Mais qui êtes-vous vraiment, Sarah Moon ?

Par Fabien Simode · L'ŒIL

Le 29 septembre 2008 - 582 mots

Brouillant les pistes, maniant l’ellipse et s’appliquant à ne pas rectifier les erreurs, la photographe se plaît à entretenir le mystère autour de sa personne. Comme si seules ses images comptaient.

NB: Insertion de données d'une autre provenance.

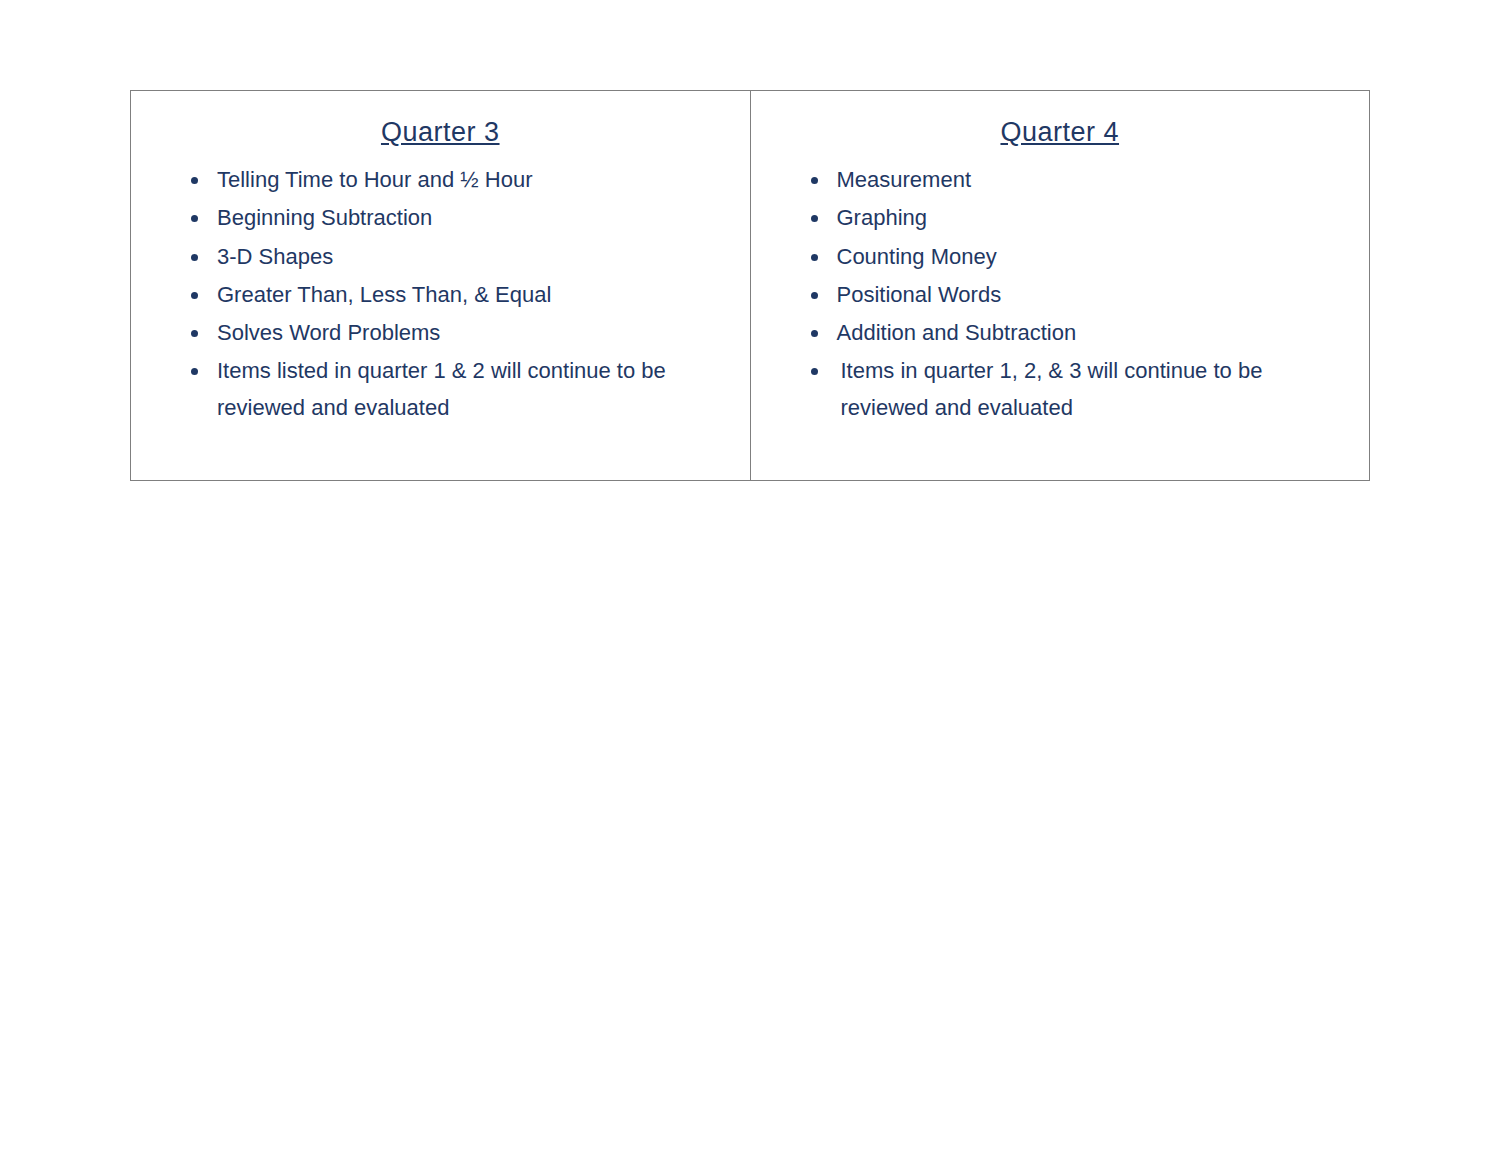| Quarter 3 Telling Time to Hour and ½ Hour Beginning Subtraction 3-D Shapes Greater Than, Less Than, & Equal Solves Word Problems Items listed in quarter 1 & 2 will continue to be reviewed and evaluated | Quarter 4 Measurement Graphing Counting Money Positional Words Addition and Subtraction Items in quarter 1, 2, & 3 will continue to be reviewed and evaluated |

Née en 1941, photographe depuis 1970 et réalisatrice de films depuis 1978 dont un long métrage, Mississippi One, en 1990. Inutile de chercher à en savoir plus sur Mariette Hadengue, dite Sarah Moon. Effacée, sans être absente, la photographe cultive la discrétion aidée par un sens aigu de l’art de l’ellipse. À la question de ses influences, par exemple, sa réponse est sans appel : « Je ne suis pas arrivée à ressembler à ceux ou celles que j’ai le plus admirés. Bien sûr, j’ai été influencée par tous ceux que j’aimais, mais sûrement aussi par ceux que je n’aimais pas. » Merci Sarah !, qui n’en dira cette fois encore pas plus, tenant assurément à rester un fantôme, un rêve aux contours aussi flous que ses images.

Des bribes d’une vie
Alors on tente de recoller les morceaux, du moins ce que l’on pense en être, et de donner un corps au pseudonyme de Sarah Moon.
Étudiante en école d’art, puis mannequin dans les années 1960, Sarah Moon est passée derrière l’objectif « en photographiant celles qui faisaient le même métier [qu’elle] ». Puis « je me suis prise au jeu », enchaîne l’artiste. D’aucuns racontent qu’un jour un agent, voyant un book réalisé par une inconnue pour une amie mannequin, aurait demandé qui en était la photographe. « Aurait », car l’anecdote n’est pas avérée mais, et peut-être est-ce le plus important, elle est fondatrice : la photographe serait née sous le signe du hasard, de l’accident, de la coïncidence…

La quête de l’imprévu
Le hasard, comme ce paon venu faire la roue tandis que Sarah Moon photographie Martha à Bagatelle un jour où « rien ne se passe » (Contacts n° 2, Arte vidéo). Le paon deviendra l’une de ses images iconiques. De tels instants – la rencontre d’un visage et d’un rayon de soleil, une mouette surgissant dans le viseur – font la joie de la photographe. « C’est un vrai cadeau quand ce n’est pas prévu », dit-elle.
Mais ces moments de grâce sont-ils réellement imprévus, tant ils sont attendus et recherchés ? « Si elle ne décide pas de l’image finale, raconte Didier Brousse, son galeriste, Sarah prépare toujours ses mises en scène de sorte à provoquer la magie. » Cette magie que seuls les enfants savent déclencher et qui propulse Sarah Moon dans l’univers illusionniste des contes de fées.

Autour de Sarah Moon

Publication. Sarah Moon, 1, 2, 3, 4 et 5, éditions Delpire, 486 p., textes français/ anglais de S. Moon, R. Delpire, A. Fleisher, M. Jauffret, D. Eddé et I. Suschitzky, 5 vol. et 1 DVD de Mississippi One, 120 euros. L’ouvrage, orchestré par Sarah Moon, retrace la carrière de la photographe, de ses premières années à la photo de mode en couleurs, en passant par les courts métrages des contes. Indispensable aux inconditionnels de la photographe.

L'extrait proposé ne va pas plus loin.